(Using the information)
(1) Translate this sentence from the text on office reorganizations into Spanish: "The Land Systems Office was created to develop advanced land vehicle and anti-armor systems, once the domain of the Tactical Technology Office."
(2) Answer from the text on office reorganizations:
(a) Which two offices' areas did the Undersea Warfare Office combine?
(b) Which two offices will have responsibility associated with the Presidential High-Performance Computing Initiative?
(c) In what year was the TCTO folded into the I2O?

(Text block)
----------------------------------------
A 1991 reorganization created several offices which existed throughout the early 1990s:
 The Electronic Systems Technology Office combined areas of the Defense Sciences Office and the Defense Manufacturing Office. This new office will focus on the boundary between general-purpose computers and the physical world, such as sensors, displays and the first few layers of specialized signal-processing that couple these modules to standard computer interfaces.
 The Computing Systems Technology Office combined functions of the old Information Sciences and Tactical Technology office. The office "will work scalable parallel and distributed heterogeneous computing systems technologies", DoD said.
 The Software and Intelligent Systems Technology Office and the Computing Systems office will have responsibility associated with the Presidential High-Performance Computing Initiative. The Software office will also be responsible for "software systems technology, machine intelligence and software engineering."
 The Land Systems Office was created to develop advanced land vehicle and anti-armor systems, once the domain of the Tactical Technology Office.
 The Undersea Warfare Office combined areas of the Advanced Vehicle Systems and Tactical Technology offices to develop and demonstrate submarine stealth and counter-stealth and automation.

A 2010 reorganization merged two offices:
 The Transformational Convergence Technology Office (TCTO) mission was to advance new crosscutting capabilities derived from a broad range of emerging technological and social trends, particularly in areas related to computing and computing-reliant subareas of the life sciences, social sciences, manufacturing, and commerce. The TCTO was folded into the I2O in 2010.
----------------------------------------
(Information shown)
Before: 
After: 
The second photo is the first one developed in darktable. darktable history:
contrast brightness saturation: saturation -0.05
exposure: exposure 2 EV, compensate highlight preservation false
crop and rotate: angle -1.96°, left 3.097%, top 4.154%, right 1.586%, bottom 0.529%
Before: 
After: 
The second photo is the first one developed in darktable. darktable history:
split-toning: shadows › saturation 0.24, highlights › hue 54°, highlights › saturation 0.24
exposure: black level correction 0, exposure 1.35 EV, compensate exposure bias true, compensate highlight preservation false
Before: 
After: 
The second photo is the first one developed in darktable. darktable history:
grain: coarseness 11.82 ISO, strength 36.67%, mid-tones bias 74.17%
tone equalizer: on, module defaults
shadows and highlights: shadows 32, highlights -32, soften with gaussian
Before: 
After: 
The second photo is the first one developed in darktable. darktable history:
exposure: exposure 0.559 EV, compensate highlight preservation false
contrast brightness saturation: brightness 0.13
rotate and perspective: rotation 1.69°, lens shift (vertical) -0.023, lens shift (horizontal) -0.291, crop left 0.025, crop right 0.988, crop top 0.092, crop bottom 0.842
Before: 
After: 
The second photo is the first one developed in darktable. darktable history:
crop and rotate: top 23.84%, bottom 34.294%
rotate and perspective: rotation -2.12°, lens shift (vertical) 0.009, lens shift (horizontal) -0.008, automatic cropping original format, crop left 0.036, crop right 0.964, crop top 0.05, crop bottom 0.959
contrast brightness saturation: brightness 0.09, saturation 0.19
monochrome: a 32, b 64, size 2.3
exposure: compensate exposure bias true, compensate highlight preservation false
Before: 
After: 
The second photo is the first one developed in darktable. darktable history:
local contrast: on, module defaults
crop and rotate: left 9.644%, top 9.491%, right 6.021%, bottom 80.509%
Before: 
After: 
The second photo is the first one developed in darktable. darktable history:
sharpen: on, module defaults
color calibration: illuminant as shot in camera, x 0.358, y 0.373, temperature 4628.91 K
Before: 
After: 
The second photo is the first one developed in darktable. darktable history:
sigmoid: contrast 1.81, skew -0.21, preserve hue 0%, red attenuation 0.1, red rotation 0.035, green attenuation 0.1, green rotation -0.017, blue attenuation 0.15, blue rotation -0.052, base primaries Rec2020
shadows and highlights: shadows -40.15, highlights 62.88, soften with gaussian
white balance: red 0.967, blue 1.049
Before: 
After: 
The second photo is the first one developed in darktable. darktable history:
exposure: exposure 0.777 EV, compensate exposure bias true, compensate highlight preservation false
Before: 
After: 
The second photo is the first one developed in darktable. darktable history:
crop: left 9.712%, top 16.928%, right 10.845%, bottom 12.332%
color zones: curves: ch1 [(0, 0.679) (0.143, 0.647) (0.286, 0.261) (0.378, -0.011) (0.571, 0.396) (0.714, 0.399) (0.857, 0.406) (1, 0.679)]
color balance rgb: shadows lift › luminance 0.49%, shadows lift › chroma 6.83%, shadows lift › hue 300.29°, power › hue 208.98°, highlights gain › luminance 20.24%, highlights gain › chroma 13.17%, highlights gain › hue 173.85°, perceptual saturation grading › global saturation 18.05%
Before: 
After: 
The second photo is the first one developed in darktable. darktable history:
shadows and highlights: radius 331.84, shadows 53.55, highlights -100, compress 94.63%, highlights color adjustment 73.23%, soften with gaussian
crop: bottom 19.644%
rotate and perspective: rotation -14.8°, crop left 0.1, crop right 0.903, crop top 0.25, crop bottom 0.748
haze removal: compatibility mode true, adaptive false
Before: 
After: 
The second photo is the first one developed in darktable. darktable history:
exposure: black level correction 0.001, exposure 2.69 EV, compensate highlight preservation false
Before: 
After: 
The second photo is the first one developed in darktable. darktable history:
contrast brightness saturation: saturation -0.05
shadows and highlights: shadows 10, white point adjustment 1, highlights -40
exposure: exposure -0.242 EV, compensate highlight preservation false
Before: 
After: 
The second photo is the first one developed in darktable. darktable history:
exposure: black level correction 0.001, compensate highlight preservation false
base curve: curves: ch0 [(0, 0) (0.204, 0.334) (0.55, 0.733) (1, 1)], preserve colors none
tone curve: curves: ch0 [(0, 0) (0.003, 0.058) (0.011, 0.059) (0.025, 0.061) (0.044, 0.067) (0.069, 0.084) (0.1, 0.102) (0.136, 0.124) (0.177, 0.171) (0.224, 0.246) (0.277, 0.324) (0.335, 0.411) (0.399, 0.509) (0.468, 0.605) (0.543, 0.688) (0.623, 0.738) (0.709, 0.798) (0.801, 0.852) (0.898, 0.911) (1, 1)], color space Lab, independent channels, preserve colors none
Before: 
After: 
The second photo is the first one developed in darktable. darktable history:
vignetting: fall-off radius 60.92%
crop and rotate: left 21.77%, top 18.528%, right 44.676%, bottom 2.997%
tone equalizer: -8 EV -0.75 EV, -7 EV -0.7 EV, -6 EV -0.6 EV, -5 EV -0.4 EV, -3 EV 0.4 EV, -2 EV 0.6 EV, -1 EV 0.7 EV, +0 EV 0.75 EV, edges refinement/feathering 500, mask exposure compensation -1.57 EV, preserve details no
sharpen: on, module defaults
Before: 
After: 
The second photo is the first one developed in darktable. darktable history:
----------------------------------------
(Solution set)
(1) La Oficina de Sistemas Terrestres se creó para desarrollar sistemas avanzados de vehículos terrestres y antiblindaje, que antes eran competencia de la Oficina de Tecnología Táctica.

(2)
(a) The Advanced Vehicle Systems and Tactical Technology offices
(b) The Software and Intelligent Systems Technology Office and the Computing Systems office
(c) 2010